Start of SUPPLIED MATERIAL

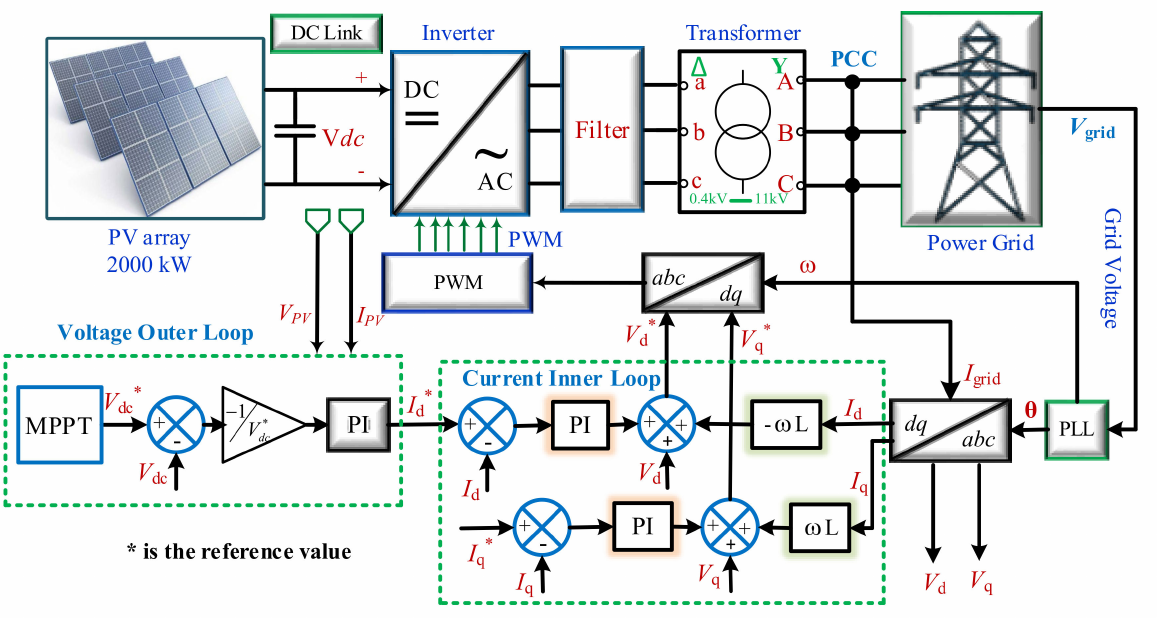
Figure 2. Large-scale PV power station interconnected to the utility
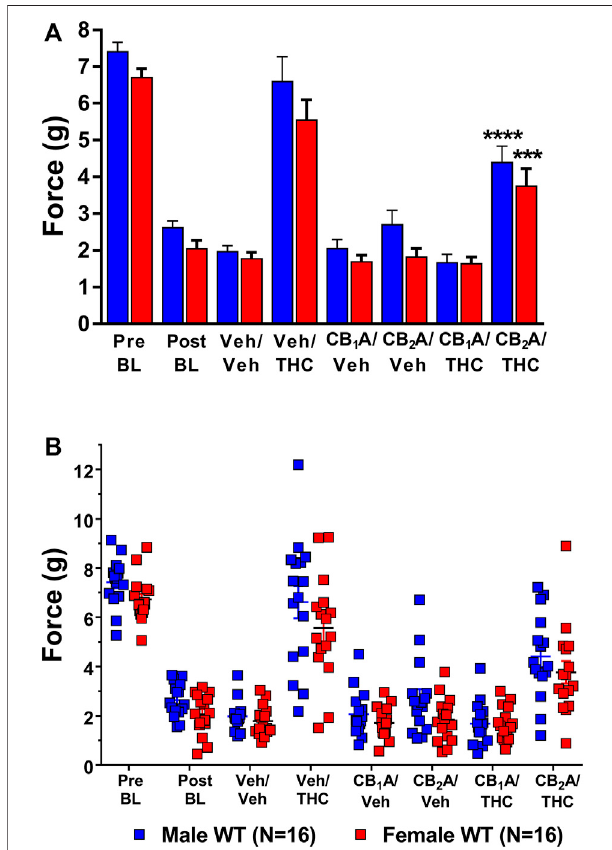
FIGURE 6 | Mediation of the anti-allodynic effects of 10 mg/kg Δ 9 -THC by CB 1 and/or CB 2 receptors. (A) Aggregate and (B) Individual Plots graphs showing male (blue squares) and female (red circle) wild-type (WT) mice showed a full reversal of allodynia following pretreatment with 10 mg/kg of Δ 9 -THC. Mice were treated and then assessed for the amount of force (g) required to elicit a paw withdrawal response 30 min are pretreatment with either vehicle, 10 mg/kg of the CB 1 receptor inverse agonist SR141716A, or 10 mg/kg of the CB 2 receptor inverse agonist SR144528 and again 60 min following treatment with either vehicle or 10 mg/kg Δ 9 -THC. Error bars represent the mean ± SEM. Each mouse was tested in triplicate and those values averaged to determine a single value for each mouse each day of testing. Data were analyzed using a two-way ANOVA with Bonferroni post- hoctests.[*** p < 0.001; ****p < 0.0001;comparedtobothpre-(Pre)andpost- (Post) Cisplatin baselines (BL)]. Sample sizes for each dosing combination (shown in parentheses) include 16 male and 16 female WT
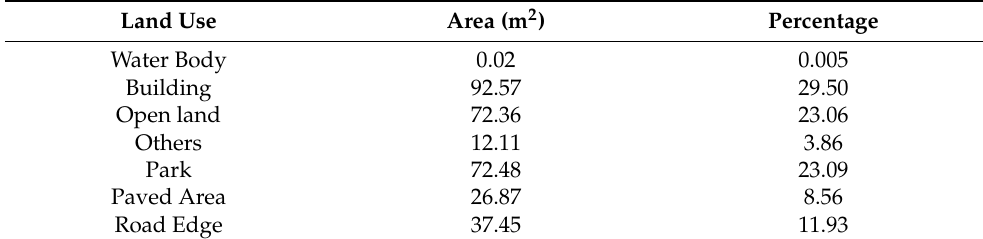
Table 2. Land use/Land cover of Hauz Khas Ward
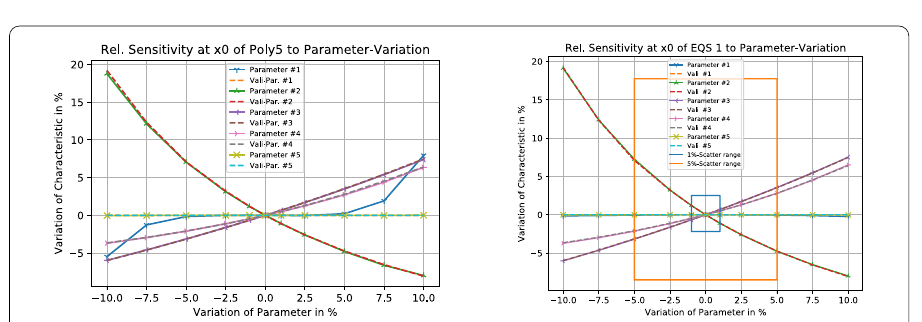
Fig. 28 Plate rel. sensitivity for fifth order polynomial and third/third exponential degree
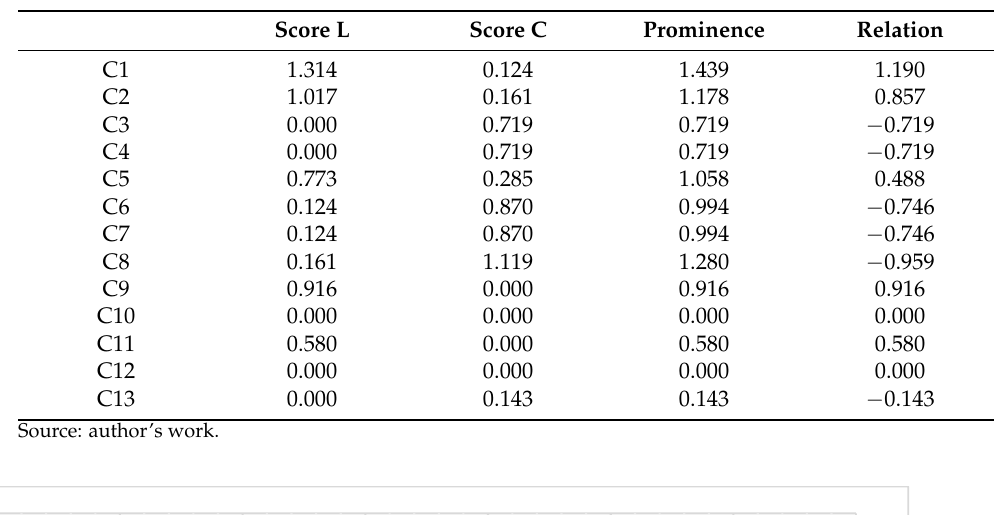
Table 7. The value of the position indicator and relation indicator (DEMATEL method).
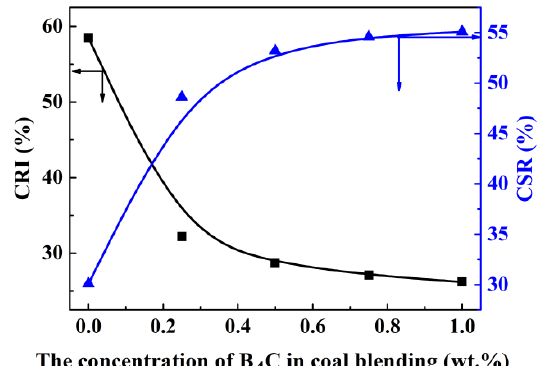
Figure 1. The relationship between thermal strength indexes of coke and the concentration of B 4 C in coal blending. CRI: coke reactivity towards CO 2 ; CSR: coke strength after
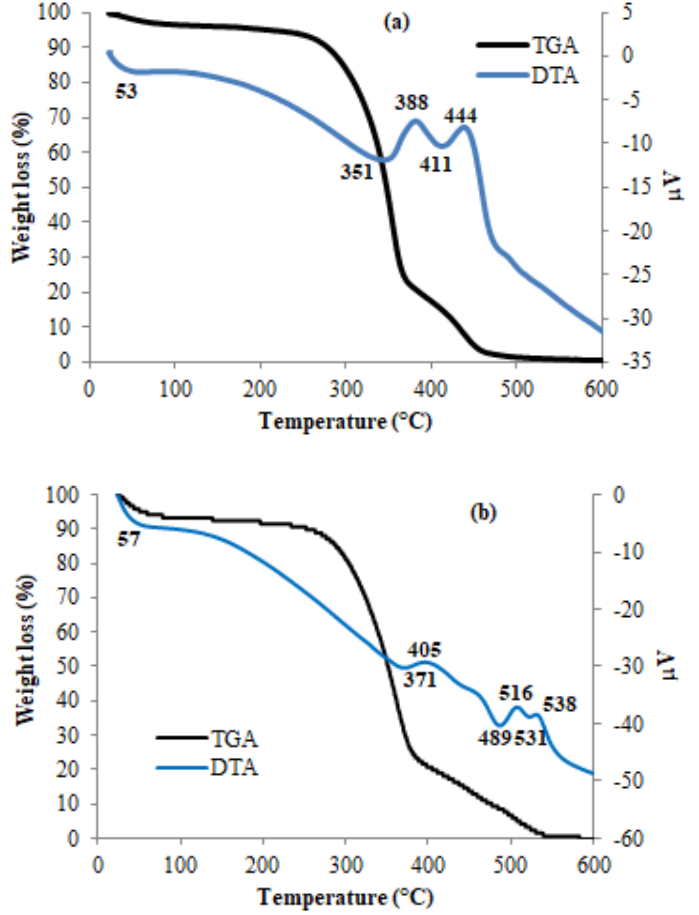
Figure 4. TGA/DTA curves of untreated Populus tremula fibers ( a ) and extracted cellulose ( b ) (Air flow, and heating rate of 10° min −1 ).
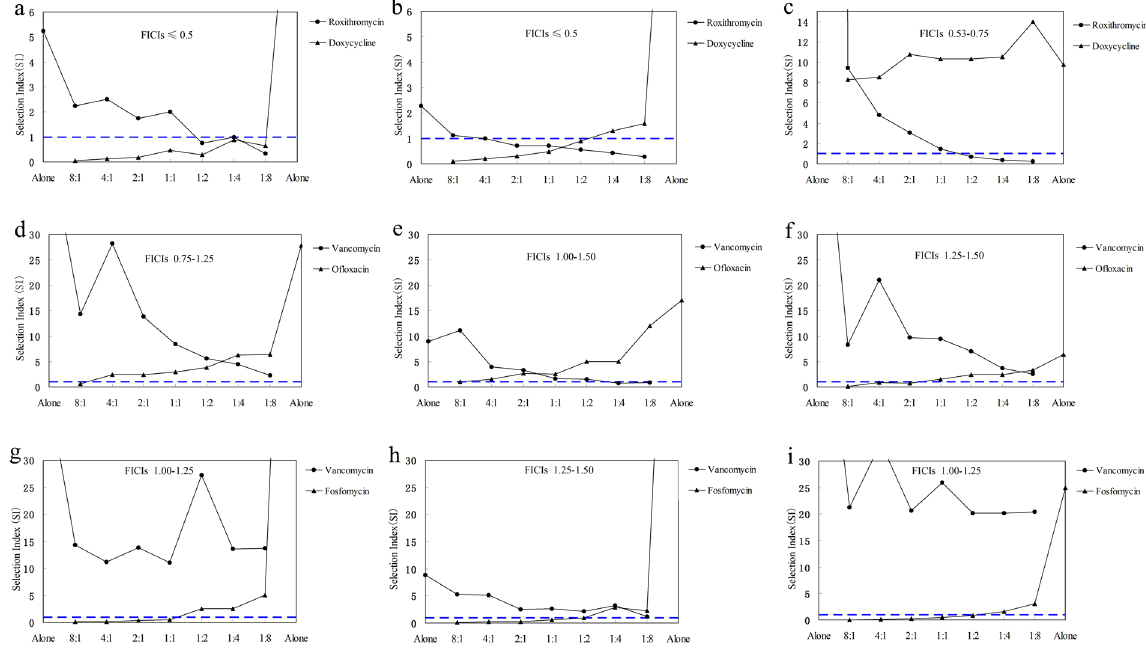
Figure 1. Mutant selection indexes (SIs) of antimicrobial agents in three combinations with different fractional inhibitory concentration indexes (FICIs) against three clinic MRSA isolates. ( a – c ), combination roxithromycin/ doxycycline against clinical isolates MRSA 01, 02 and 03; ( d – f ), combination vancomycin/ofloxacin against clinical isolates MRSA 01, 02 and 03; ( g – i ), combination vancomycin/fosfomycin against clinical isolates MRSA 01, 02 and 03. That the FICIs of combinations were less than or equal to 0.50 meant that two agents in combinations presented synergistic activities against a specific MRSA isolate. That the SIs of two agents in a combination including seven proportions were simultaneously less than or equal to one represented their MSWs were closed each other. ( a – f ) were published as an abstract of poster presentation at ISAAR&ICIC 2017 43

End of SUPPLIED MATERIAL

Repeat every record above exactly, but leave out any pictures.

ANSWER AREA -
Figure 2. Large-scale PV power station interconnected to the utility
FIGURE 6 | Mediation of the anti-allodynic effects of 10 mg/kg Δ 9 -THC by CB 1 and/or CB 2 receptors. (A) Aggregate and (B) Individual Plots graphs showing male (blue squares) and female (red circle) wild-type (WT) mice showed a full reversal of allodynia following pretreatment with 10 mg/kg of Δ 9 -THC. Mice were treated and then assessed for the amount of force (g) required to elicit a paw withdrawal response 30 min are pretreatment with either vehicle, 10 mg/kg of the CB 1 receptor inverse agonist SR141716A, or 10 mg/kg of the CB 2 receptor inverse agonist SR144528 and again 60 min following treatment with either vehicle or 10 mg/kg Δ 9 -THC. Error bars represent the mean ± SEM. Each mouse was tested in triplicate and those values averaged to determine a single value for each mouse each day of testing. Data were analyzed using a two-way ANOVA with Bonferroni post- hoctests.[*** p < 0.001; ****p < 0.0001;comparedtobothpre-(Pre)andpost- (Post) Cisplatin baselines (BL)]. Sample sizes for each dosing combination (shown in parentheses) include 16 male and 16 female WT
Table 2. Land use/Land cover of Hauz Khas Ward
Fig. 28 Plate rel. sensitivity for fifth order polynomial and third/third exponential degree
Table 7. The value of the position indicator and relation indicator (DEMATEL method).
Figure 1. The relationship between thermal strength indexes of coke and the concentration of B 4 C in coal blending. CRI: coke reactivity towards CO 2 ; CSR: coke strength after
Figure 4. TGA/DTA curves of untreated Populus tremula fibers ( a ) and extracted cellulose ( b ) (Air flow, and heating rate of 10° min −1 ).
Figure 1. Mutant selection indexes (SIs) of antimicrobial agents in three combinations with different fractional inhibitory concentration indexes (FICIs) against three clinic MRSA isolates. ( a – c ), combination roxithromycin/ doxycycline against clinical isolates MRSA 01, 02 and 03; ( d – f ), combination vancomycin/ofloxacin against clinical isolates MRSA 01, 02 and 03; ( g – i ), combination vancomycin/fosfomycin against clinical isolates MRSA 01, 02 and 03. That the FICIs of combinations were less than or equal to 0.50 meant that two agents in combinations presented synergistic activities against a specific MRSA isolate. That the SIs of two agents in a combination including seven proportions were simultaneously less than or equal to one represented their MSWs were closed each other. ( a – f ) were published as an abstract of poster presentation at ISAAR&ICIC 2017 43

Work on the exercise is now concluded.